What this task involves: Give back all of the data unchanged. Keep every word as it is.
Dataset extract Block Start
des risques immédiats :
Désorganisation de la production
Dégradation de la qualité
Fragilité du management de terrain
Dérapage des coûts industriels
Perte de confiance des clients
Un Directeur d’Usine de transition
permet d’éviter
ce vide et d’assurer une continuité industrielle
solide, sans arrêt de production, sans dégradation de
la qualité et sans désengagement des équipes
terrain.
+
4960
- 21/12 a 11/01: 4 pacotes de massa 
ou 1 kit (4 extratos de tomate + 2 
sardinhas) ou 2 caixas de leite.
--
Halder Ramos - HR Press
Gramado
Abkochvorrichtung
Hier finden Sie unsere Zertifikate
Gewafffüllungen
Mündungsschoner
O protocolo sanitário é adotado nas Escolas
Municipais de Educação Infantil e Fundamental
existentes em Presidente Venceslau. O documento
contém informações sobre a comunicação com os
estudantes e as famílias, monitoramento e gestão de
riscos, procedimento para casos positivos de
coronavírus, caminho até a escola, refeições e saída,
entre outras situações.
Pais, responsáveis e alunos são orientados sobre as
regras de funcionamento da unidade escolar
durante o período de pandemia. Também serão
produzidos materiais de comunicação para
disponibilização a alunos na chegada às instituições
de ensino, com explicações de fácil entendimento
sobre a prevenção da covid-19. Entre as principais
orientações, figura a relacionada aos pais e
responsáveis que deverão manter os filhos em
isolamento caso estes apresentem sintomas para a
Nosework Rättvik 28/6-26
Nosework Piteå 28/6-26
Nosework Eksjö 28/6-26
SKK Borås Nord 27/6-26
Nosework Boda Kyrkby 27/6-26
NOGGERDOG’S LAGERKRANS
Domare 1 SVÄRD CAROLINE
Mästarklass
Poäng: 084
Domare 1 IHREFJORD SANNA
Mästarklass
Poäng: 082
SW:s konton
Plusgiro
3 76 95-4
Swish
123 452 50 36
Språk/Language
Dataset extract Block End
Answer for the task:
des risques immédiats :
Désorganisation de la production
Dégradation de la qualité
Fragilité du management de terrain
Dérapage des coûts industriels
Perte de confiance des clients
Un Directeur d’Usine de transition
permet d’éviter
ce vide et d’assurer une continuité industrielle
solide, sans arrêt de production, sans dégradation de
la qualité et sans désengagement des équipes
terrain.
+
4960
- 21/12 a 11/01: 4 pacotes de massa 
ou 1 kit (4 extratos de tomate + 2 
sardinhas) ou 2 caixas de leite.
--
Halder Ramos - HR Press
Gramado
Abkochvorrichtung
Hier finden Sie unsere Zertifikate
Gewafffüllungen
Mündungsschoner
O protocolo sanitário é adotado nas Escolas
Municipais de Educação Infantil e Fundamental
existentes em Presidente Venceslau. O documento
contém informações sobre a comunicação com os
estudantes e as famílias, monitoramento e gestão de
riscos, procedimento para casos positivos de
coronavírus, caminho até a escola, refeições e saída,
entre outras situações.
Pais, responsáveis e alunos são orientados sobre as
regras de funcionamento da unidade escolar
durante o período de pandemia. Também serão
produzidos materiais de comunicação para
disponibilização a alunos na chegada às instituições
de ensino, com explicações de fácil entendimento
sobre a prevenção da covid-19. Entre as principais
orientações, figura a relacionada aos pais e
responsáveis que deverão manter os filhos em
isolamento caso estes apresentem sintomas para a
Nosework Rättvik 28/6-26
Nosework Piteå 28/6-26
Nosework Eksjö 28/6-26
SKK Borås Nord 27/6-26
Nosework Boda Kyrkby 27/6-26
NOGGERDOG’S LAGERKRANS
Domare 1 SVÄRD CAROLINE
Mästarklass
Poäng: 084
Domare 1 IHREFJORD SANNA
Mästarklass
Poäng: 082
SW:s konton
Plusgiro
3 76 95-4
Swish
123 452 50 36
Språk/Language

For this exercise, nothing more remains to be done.